# Using Keys In A Blank



## crokett (Apr 27, 2015)

We visited some old friends of my in-laws yesterday.  They collect keys and she gave my daughters a couple old keys - think old hotel skeleton keys.  I snagged a couple with the idea of incorporating them into pens for her and him but I think I need a kit where the transmission, etc is all down in the lower barrel.  Maybe a fountain pen?  I am thinking all the workings have to be in the lower barrel, and the upper barrel is simply the key with the tip epoxied into the lower barrel.  The only kit I know of where this could happen is a fountain pen.


----------



## jttheclockman (Apr 27, 2015)

Thin the key down and cast on a tube. I think you would need a long barrel pen though.


----------



## Edgar (Apr 27, 2015)

I agree with John - thinning it down & casting on a tube sounds like a good approach.

One kit that you might consider is the PSI Compson:
Compson Pen Kits at Penn State Industries

It's really good for embedded castings because it takes a 3" blank, uses a 3/8" tube and leaves a good bit of meat at the ends (especially at the tip end).

Whatever you come up with, be sure to show us the finished project - sounds like an interesting one.


----------



## Akula (Apr 27, 2015)

Thin on one side like mentioned...use a Spring Blossom kit


----------



## chartle (Apr 27, 2015)

I'm assuming you mean a key that looks like this.







It going to have to a pretty big key in order to get a fountain pen nib section in there. The tubes on the kits I have looked at it needs to be around 10 mm or 3/8 of an inch and that the inside of the key not the outside. Not even sure a slimline transmission would fit.

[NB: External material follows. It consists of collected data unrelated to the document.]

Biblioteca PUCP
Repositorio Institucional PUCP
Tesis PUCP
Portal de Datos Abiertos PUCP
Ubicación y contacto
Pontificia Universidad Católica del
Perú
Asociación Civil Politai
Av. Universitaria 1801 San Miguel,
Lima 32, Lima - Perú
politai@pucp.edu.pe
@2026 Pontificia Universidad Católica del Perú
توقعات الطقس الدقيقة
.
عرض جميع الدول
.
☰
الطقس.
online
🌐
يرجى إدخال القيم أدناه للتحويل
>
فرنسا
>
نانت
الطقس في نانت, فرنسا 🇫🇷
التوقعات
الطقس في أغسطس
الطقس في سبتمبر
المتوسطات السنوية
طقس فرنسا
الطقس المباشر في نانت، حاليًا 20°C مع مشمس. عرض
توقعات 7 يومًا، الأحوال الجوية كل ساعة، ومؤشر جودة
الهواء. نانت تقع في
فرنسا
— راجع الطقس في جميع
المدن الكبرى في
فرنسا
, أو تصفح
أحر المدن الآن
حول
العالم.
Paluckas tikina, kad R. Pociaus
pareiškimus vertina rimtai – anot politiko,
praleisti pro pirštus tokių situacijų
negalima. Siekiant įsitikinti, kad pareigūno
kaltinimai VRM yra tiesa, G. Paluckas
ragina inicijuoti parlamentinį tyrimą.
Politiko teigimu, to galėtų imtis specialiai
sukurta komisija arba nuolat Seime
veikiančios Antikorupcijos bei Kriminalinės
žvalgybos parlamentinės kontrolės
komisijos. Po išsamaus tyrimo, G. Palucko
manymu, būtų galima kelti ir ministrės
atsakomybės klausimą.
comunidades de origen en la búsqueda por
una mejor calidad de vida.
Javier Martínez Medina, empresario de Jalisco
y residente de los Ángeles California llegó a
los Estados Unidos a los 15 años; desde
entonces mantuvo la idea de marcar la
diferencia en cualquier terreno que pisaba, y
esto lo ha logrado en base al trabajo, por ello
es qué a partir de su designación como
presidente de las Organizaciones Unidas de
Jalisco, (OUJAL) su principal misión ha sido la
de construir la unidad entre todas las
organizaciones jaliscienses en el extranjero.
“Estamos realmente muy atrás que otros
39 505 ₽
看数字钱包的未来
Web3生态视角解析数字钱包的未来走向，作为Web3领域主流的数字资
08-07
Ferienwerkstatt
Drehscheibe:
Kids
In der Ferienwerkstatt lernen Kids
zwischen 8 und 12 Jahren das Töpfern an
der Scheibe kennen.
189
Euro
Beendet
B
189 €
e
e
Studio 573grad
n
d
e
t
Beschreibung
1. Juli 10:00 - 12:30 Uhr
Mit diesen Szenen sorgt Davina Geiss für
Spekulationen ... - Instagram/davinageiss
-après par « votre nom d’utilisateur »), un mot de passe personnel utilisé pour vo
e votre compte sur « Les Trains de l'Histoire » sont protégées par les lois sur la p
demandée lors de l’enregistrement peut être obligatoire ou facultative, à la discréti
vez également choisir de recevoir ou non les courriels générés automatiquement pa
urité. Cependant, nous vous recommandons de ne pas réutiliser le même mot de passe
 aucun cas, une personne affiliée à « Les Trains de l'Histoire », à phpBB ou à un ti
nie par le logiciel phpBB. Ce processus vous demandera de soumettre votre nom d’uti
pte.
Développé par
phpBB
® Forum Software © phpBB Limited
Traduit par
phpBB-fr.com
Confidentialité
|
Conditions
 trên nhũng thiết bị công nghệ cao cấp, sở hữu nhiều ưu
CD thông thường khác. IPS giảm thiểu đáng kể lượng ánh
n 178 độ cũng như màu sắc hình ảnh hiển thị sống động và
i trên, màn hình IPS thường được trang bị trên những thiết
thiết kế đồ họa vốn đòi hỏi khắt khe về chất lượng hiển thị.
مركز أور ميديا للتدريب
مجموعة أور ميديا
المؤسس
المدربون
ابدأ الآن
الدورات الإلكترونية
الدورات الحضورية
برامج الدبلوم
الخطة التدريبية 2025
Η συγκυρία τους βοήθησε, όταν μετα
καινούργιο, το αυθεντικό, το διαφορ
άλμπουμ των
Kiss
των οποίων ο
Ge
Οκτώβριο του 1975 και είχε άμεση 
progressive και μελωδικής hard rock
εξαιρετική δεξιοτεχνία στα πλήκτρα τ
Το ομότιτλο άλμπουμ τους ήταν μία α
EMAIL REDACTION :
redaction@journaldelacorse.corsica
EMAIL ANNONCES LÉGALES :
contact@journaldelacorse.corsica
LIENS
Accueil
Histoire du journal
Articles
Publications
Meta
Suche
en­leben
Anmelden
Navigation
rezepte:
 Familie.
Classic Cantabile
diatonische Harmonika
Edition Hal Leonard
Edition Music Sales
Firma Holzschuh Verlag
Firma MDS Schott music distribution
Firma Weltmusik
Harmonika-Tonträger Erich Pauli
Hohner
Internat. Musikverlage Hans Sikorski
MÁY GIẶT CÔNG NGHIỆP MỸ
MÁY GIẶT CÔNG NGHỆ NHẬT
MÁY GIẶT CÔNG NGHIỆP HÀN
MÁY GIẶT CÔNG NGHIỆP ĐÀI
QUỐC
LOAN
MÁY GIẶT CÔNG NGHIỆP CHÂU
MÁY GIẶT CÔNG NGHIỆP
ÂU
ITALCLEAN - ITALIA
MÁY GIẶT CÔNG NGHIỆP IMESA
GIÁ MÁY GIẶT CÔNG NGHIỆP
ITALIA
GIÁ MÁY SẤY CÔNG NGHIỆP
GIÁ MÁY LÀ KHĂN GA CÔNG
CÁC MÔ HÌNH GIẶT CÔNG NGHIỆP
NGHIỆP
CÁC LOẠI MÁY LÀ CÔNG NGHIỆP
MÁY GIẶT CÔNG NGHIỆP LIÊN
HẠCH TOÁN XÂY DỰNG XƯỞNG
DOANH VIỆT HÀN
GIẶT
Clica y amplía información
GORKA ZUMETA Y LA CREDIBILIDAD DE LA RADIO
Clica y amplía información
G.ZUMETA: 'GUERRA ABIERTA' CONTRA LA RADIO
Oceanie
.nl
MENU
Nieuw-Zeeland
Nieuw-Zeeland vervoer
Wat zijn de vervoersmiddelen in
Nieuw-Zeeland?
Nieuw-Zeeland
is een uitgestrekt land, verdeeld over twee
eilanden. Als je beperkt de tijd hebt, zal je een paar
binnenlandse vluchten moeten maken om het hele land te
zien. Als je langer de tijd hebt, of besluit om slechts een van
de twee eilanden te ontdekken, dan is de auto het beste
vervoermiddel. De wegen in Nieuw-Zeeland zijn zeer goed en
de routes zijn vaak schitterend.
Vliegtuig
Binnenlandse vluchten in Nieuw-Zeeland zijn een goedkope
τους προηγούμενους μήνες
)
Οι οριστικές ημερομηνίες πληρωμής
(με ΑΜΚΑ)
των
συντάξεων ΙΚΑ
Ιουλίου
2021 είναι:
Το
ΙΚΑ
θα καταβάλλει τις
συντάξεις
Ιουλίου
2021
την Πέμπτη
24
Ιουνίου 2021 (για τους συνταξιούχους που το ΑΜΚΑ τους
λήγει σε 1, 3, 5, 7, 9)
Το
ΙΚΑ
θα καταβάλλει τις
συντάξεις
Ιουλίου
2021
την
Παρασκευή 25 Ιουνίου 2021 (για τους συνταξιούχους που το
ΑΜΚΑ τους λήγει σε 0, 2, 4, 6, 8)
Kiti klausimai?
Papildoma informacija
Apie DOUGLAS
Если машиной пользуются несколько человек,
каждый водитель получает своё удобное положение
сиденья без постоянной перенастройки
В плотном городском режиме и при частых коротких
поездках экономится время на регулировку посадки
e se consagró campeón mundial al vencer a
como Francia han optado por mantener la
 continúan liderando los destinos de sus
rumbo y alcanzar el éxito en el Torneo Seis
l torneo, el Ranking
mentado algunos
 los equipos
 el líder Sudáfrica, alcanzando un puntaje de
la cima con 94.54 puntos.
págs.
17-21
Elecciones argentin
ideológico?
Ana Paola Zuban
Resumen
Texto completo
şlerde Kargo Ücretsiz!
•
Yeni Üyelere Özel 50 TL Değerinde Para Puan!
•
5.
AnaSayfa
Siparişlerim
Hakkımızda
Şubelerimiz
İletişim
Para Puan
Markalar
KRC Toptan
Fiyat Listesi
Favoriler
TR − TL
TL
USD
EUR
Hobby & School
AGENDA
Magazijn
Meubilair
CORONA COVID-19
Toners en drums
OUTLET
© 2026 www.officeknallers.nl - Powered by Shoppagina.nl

But if it does you would need to drill out the inside to 1/4" top and bottom. 

But the type and size of these keys mean I don't think you can thin it down to cast it. 

How about use a slimline kit but use the head of the key in the top.


----------



## crokett (Apr 27, 2015)

Thats the kind of key I meant.  I wasn't going to try to stuff the fountain pen nib and ink in the key.  The fountain pen kits I've done the nib and ink cartridge fit in the lower barrel.  The upper barrel was mostly empty space.  I was thinking of creating the lower barrel and enough upper barrel to hide the  ink cartridge, then attach the key to the end of the upper barrel.


----------



## chartle (Apr 27, 2015)

crokett said:


> Thats the kind of key I meant.  I wasn't going to try to stuff the fountain pen nib and ink in the key.  The fountain pen kits I've done the nib and ink cartridge fit in the lower barrel.  The upper barrel was mostly empty space.  I was thinking of creating the lower barrel and enough upper barrel to hide the  ink cartridge, then attach the key to the end of the upper barrel.



Ok got it


----------